New UCLA-led research suggests certain gut bacteria — including one that is essential for a healthy gut microbiome – differ between people who go on to acquire HIV infection compared to those who have not become infected.
The findings, published in the peer-reviewed journal eBioMedicine, suggest that the gut microbiome could contribute to one’s risk for HIV infection, said study lead Dr. Jennifer Fulcher, assistant professor of medicine, division of infectious diseases, at the David Geffen School of Medicine at UCLA.
It is known that there is link between chronic HIV and changes in gut bacteria, Fulcher said. The researchers wanted to get a better understanding of when following HIV infection these changes begin to take place.
To this end, they examined gut microbiome samples from 27 men who have sex with men that were collected both before and after they became infected. They then compared those samples with 28 men who were at similar behavioral risk for infection but did not have HIV.

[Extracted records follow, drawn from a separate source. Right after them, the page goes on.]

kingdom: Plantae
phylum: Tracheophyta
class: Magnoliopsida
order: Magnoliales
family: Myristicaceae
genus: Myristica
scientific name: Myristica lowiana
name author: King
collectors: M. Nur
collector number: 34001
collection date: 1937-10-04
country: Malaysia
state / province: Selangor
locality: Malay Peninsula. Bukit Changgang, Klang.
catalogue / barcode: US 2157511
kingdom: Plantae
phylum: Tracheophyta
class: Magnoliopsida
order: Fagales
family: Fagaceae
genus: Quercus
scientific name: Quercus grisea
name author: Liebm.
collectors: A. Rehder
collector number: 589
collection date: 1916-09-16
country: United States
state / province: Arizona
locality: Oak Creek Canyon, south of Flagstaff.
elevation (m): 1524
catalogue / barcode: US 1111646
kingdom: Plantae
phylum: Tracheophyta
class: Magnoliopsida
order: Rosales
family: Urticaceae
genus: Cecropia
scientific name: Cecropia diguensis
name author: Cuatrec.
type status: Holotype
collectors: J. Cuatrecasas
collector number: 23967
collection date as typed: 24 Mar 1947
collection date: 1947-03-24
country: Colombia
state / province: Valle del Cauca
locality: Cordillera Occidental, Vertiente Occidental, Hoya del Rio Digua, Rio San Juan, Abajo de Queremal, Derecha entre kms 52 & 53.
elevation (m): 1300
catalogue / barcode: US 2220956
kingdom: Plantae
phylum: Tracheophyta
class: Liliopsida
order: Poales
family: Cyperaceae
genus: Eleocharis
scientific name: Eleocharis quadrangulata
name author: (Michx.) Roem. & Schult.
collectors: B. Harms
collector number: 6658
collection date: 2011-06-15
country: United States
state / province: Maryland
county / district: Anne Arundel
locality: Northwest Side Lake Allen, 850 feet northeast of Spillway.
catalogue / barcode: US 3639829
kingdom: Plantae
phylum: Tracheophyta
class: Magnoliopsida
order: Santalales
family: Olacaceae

The samples came from the UCLA-led Collaborating Consortium of Cohorts Producing NIDA Opportunities (C3PNO), a resource and data center for millions of pieces of research, lab samples, statistics and other data aimed at boosting investigations into the effects of substance abuse on HIV/AIDS.
The researchers found that during the first year there was very little change in the infected men’s gut bacteria. They found, however, that the men who acquired HIV had pre-existing differences in gut bacteria, even before they became infected, compared with their uninfected counterparts.
Specifically, these men had decreased levels of Bacteroides species, a type of bacteria prevalent in the lower intestinal tract that have important metabolic functions in maintaining a healthy gut environment, and increased levels Megasphaera elsdenii, whose role in the human gut is not yet known, compared with the uninfected at-risk controls. The researchers also found that prior to infection the men who acquired HIV had elevated inflammatory cytokines and bioactive lipids, both of which are associated with systemic inflammation, indicating that their bodies were constantly on the defense against infection or injury, compared to the matched controls.
Study co-authors in addition to Fulcher are Fan Li, Dr. Nicole Tobin, Sara Zabih, Julie Elliott, Dr. Jesse Clark, Steven Shoptaw, Pamina Gorbach, and Dr. Grace Aldrovandi of UCLA; Dr. Richard D’Aquila and Brian Mustanski of Northwestern University; and Michele Kipke of Children’s Hospital Los Angeles and USC.